The Truth about Mortgage Rates
Understanding Mortgage Rate
What is interest?
When you apply for a mortgage, various lenders will offer options with different interest rates (depending on what you qualify for). Whenever you renew or refinance your mortgage, you’ll have an opportunity to renegotiate these rates.
How are mortgage rates calculated?
Lenders typically base their mortgage rates on the following factors:
- How long your mortgage term is
- The lender’s posted interest rate (i.e. the rate they advertise publicly)
- The lender’s prime rate (which they use to set their posted rate)
- Whether you’re eligible for a discounted rate
- Whether you choose a fixed-rate, variable-rate, or hybrid mortgage
- Your credit and employment history
- How much you have for the down payment
What will my rate be?
Will my rate be the same in 6 months (& how long can I lock in my rate)?
Fixed mortgages remain the same for your entire term.
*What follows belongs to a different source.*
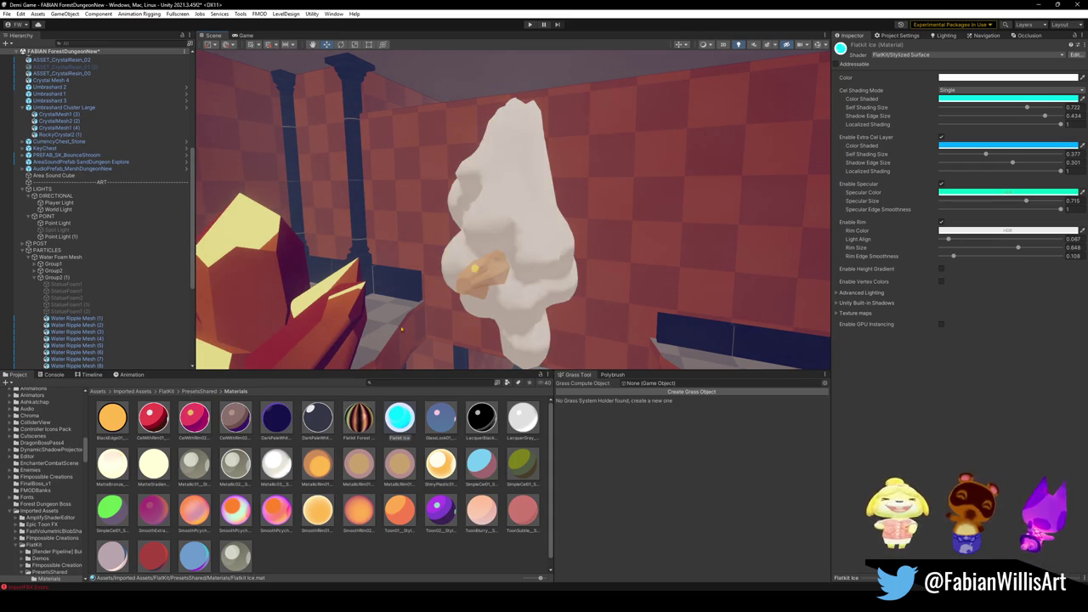
pyautogui.moveTo(318, 415); pyautogui.dragTo(538, 253)
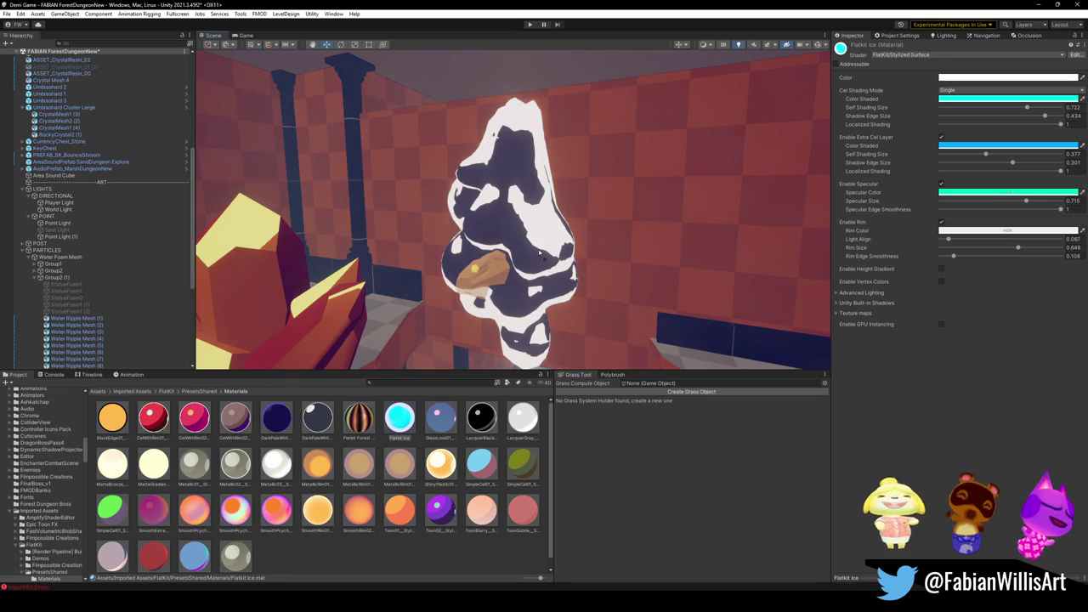
pyautogui.press('ctrl+z')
They tend to have higher rates, but since those rates don’t change, you won’t have to worry about them going up if prime rates rise. This also helps you predict when you’ll be able to pay off your mortgage more accurately.
Variable interest mortgages have rates that change depending on market conditions. They are often less expensive at the front end—and if market rates go down, they can help you save a significant amount of time or money paying off your mortgage. However, you may end up paying more if market rates end up climbing, and changes in interest rates are often unpredictable.